Before marrying Doug I had never seen the inside of an emergency room….afterward…. it was almost a second home.
When the TV show “Home Improvement” appeared a few years later, I was an immediate fan. Striking similarities drew me right in. With Doug it was like having our own “Tim The Tool Man” Taylor…except it wasn’t quite as fun as it looked on TV.
So I was not surprised to get Doug’s call at my office in Anchorage. He’d been working out-of-town. Among many skills he is a baker, and often worked in oil pipeline camps when jobs were available.
Things were not going well for the boys and me at our rustic outpost in the woods…I was especially happy to hear his voice.
“Can you pick me up at the airport?
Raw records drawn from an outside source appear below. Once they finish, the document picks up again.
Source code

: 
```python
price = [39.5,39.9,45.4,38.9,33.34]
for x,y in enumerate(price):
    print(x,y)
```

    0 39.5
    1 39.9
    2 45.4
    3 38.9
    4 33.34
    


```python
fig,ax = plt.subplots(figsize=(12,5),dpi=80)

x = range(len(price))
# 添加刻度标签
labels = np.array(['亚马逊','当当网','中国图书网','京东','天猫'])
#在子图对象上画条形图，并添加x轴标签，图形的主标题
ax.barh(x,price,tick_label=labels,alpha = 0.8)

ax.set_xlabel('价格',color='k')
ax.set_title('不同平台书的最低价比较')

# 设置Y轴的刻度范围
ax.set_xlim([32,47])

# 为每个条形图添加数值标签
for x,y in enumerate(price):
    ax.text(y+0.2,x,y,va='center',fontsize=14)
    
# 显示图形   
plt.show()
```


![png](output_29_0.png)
You can just drop me off at the doctor, then I’ll wait around till you’re done work today.”
“So, what’s up”, I actually hated to ask….you never knew what to expect.
“No big deal, just got a little bite”.
“Yea, a fox bit me….they think it might have rabies”.
I hate to admit this, but I’d already started taking these things with a grain of salt. Sometimes Doug says crazy stuff just to see what happens. I’d learned to play it cool.
At the airport he showed me the puncture wounds. Just two tiny holes…hadn’t even bled. He’d stepped out the back door of the kitchen on a break and this crazy little fox shot out of the woods and bit his leg. So to the doctor we went….rabies treatment to start ASAP.
Current rabies treatment is a series of 5 shots over a course of time. Unfortunately for Doug, we were still living in the “olden days”. This meant he had to have 25 injections…in the abdomen..one every other day or so. They choose an area with a large amount of skin not normally exposed. The injection site becomes sore, almost festery. You need space to avoid giving a shot in an inflamed area. It is as gross as it sounds.
The shots themselves aren’t so bad (easy for me to say), and he did well the first few days. But the pain eventually caught up to him. I felt sorry, but at the same time wondered how many more crazy predicaments could he get into? I shouldn’t have wondered.
Driving around with the boys one afternoon, Doug spotted a “For Sale” sign …. these cannot be ignored. There was also a “No Trespassing” sign and a dog sitting on the front porch….huge dilemna for Doug. Which sign should he ignore? I’m sure you know the answer.
The pathway to the front door was overgrown. Dog didn’t bark…just sat there, so Doug felt safe. He kept calling to the dog, “Hey boy, how ya doin’… blah, blah, blah”.
He knocked on the door, patting the dog’s head. The bushes partially blocked our view, but the boys and I could still see Doug and the dog …. a huge St. Bernard.
No one was answering but it looked like Doug and the pooch were having fun.
“Look, Mommy!” David’s laughing, “Daddy’s playing.”
The “playing” was too intense. I was getting danger vibes. Finally Doug pulled away from the dog, stumbling, crawling up the path. The dog was barking and lunging, trying to break free from its chain. The two had actually been doing battle.
Doug’s clothes were ripped, he was bleeding. So off to the doc we went ….who was getting to know the McGillivrays quite well by then. Between Doug’s right arm and right thigh, the doctor cleaned and dressed 36 puncture wounds. It was convenient, he said, that Doug was already receiving rabies treatment…. his “lucky day”. Oh, yea.
After a couple weeks lounging about nursing his wounds, Doug was itching to get back to camp. They called and needed him. I was anxious for him to leave before he did any more damage to himself.
There were a few more injections to go so the doctor showed Doug what to do and sent him off to work with a supply of vaccine and needles. I doubt you could get away with that today.
Doug has a great sense of humor or else I couldn’t post this. And he’s most certainly tough ….unusual, but tough.